Röportajın devamında soruyorlar: “Profesyonel kadın tenisindeki oyuncular hakkında ne düşünüyorsun? Karşılaşmak istediğin bir oyuncu var mı?” Cevap veriyor genç Sharapova: “Turda Serena, Venus, Davenport, Capriati ve Hingis gibi çok iyi profesyonel oyuncular var ve onları izlemeyi çok seviyorum. Bugüne kadar karşılaştığım en iyi oyuncu Monica (Seles) oldu. Bu oyuncularla karşılaşmak ve en iyi oyunumu oynamak isterim ama böyle oyunculara karşı ne yaparım bilmiyorum.”

Röportajdan iki yıl sonra, 2004 Wimbledon, bu genç ve hedefine kilitlenmiş yıldızın dünya sahnesine çıktığı organizasyon olacaktı. Bir zamanlar hayranlıkla seyrettiği, 1999 yılının şampiyonu 5 numaralı seribaşı ABD’li Lindsay Davenport’u yarı finalde mağlup ederek önceki yılın şampiyonu Serena Williams ile final maçına çıkacak ve kazanacaktı. Lottie Dod ve Martina Hingis ile birlikte Wimbledon kazanan en genç üçüncü tenisçi olarak tarihe geçecektir genç yıldız. Artık gerçekten de bir yıldızdır.

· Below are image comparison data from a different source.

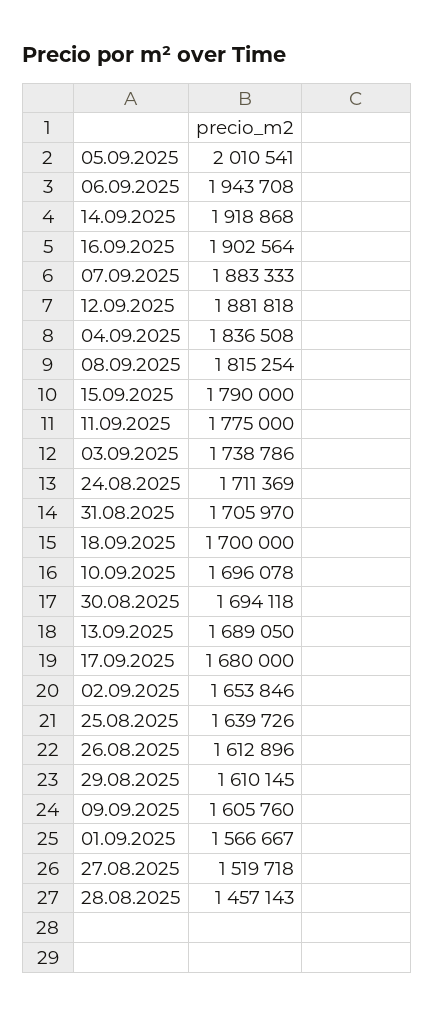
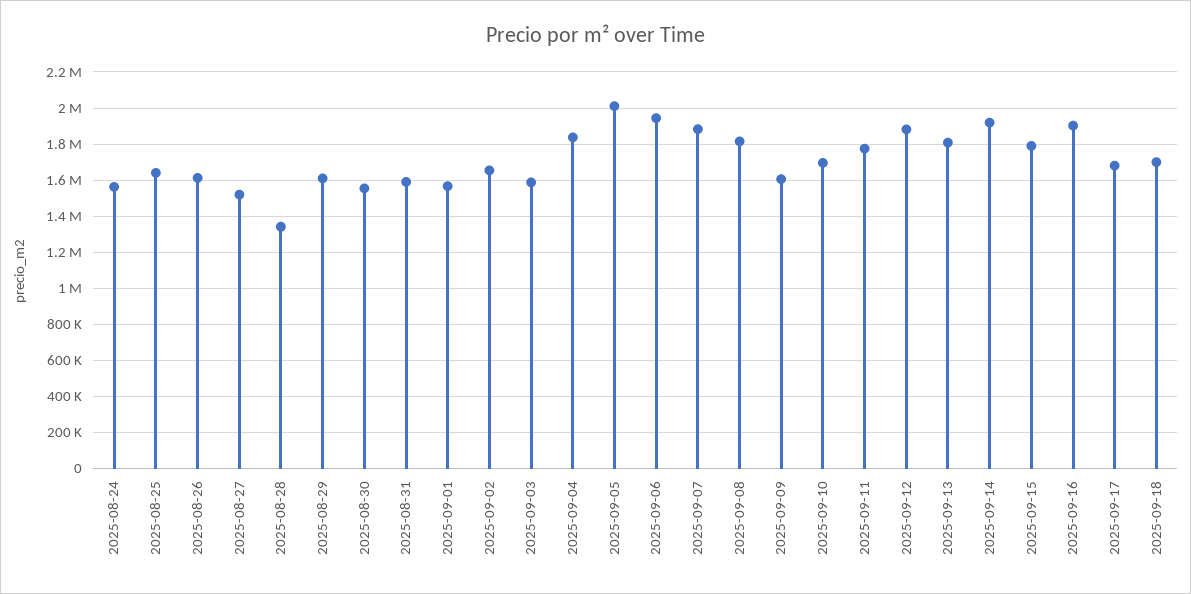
03.09.2025: 1738786 -> 1600000
24.08.2025: 1711369 -> 1550000
31.08.2025: 1705970 -> 1600000
30.08.2025: 1694118 -> 1550000
13.09.2025: 1689050 -> 1800000
28.08.2025: 1457143 -> 1350000

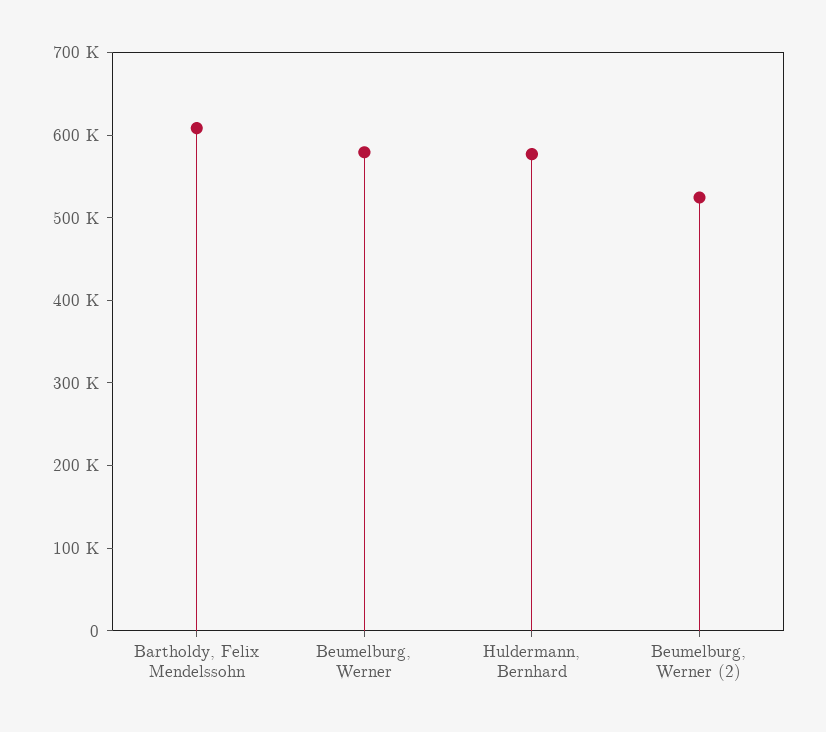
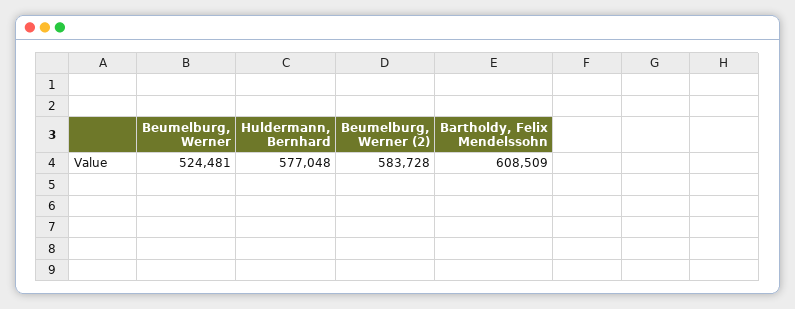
Beumelburg, Werner: 580000 -> 524481
Beumelburg, Werner (2): 520000 -> 583728

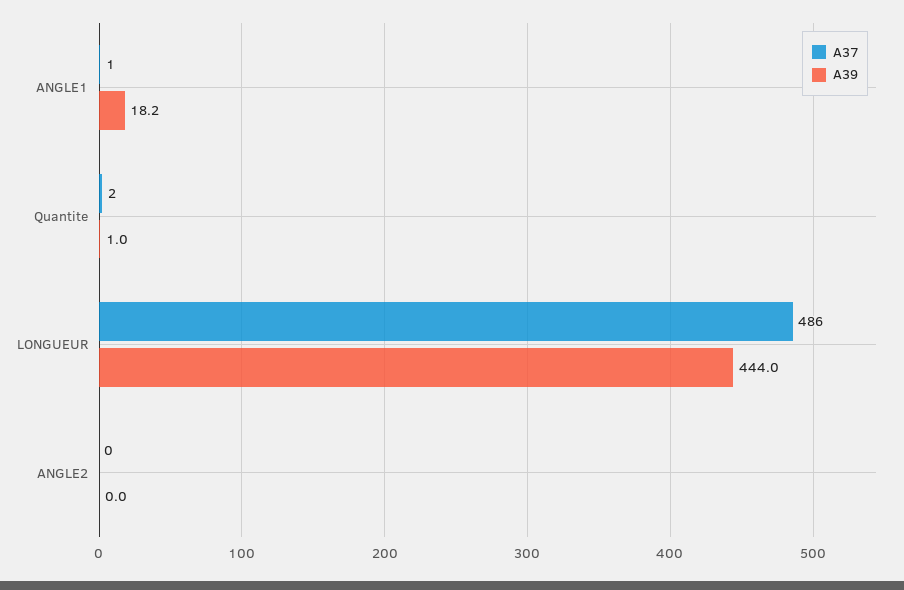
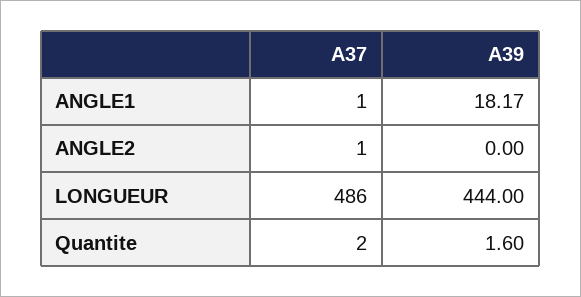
A39, Quantite: 1 -> 1.6
A37, ANGLE2: 0 -> 1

Bu sonuç tenis kamuoyunda büyük yankı yaratır çünkü son dört yıla damgasını vuran Williams Kardeşler efsanesine son vermiştir Sharapova. Gerçi o gün kimse gelecek yılları bilme şansına sahip olmadığı için gelecek sekiz yılda yine Williams Kardeşlerin Wimbledon zirvesinde olacağından haberdar değildi! Daha da ilginci, genç Rus yıldız bir daha hiç Wimbledon şampiyonluğu görmeyecektir. Bu etkileyici sonuçla ilk 10 içine giren Sharapova bir yıl sonra 1 numara koltuğuna oturacaktır.

Sonra…

Beklenmeyen veda

26 Şubat 2020 Çarşamba…

Ne önceden haber verdi, ne yenildiği bir maçtan sonra konuşma yaptı, ne hayranlarını topladı ve ne de bir yıl boyunca ortam hazırladı…

Vanity Fair ve Vogue dergilerinde bir haberle tenise veda etti.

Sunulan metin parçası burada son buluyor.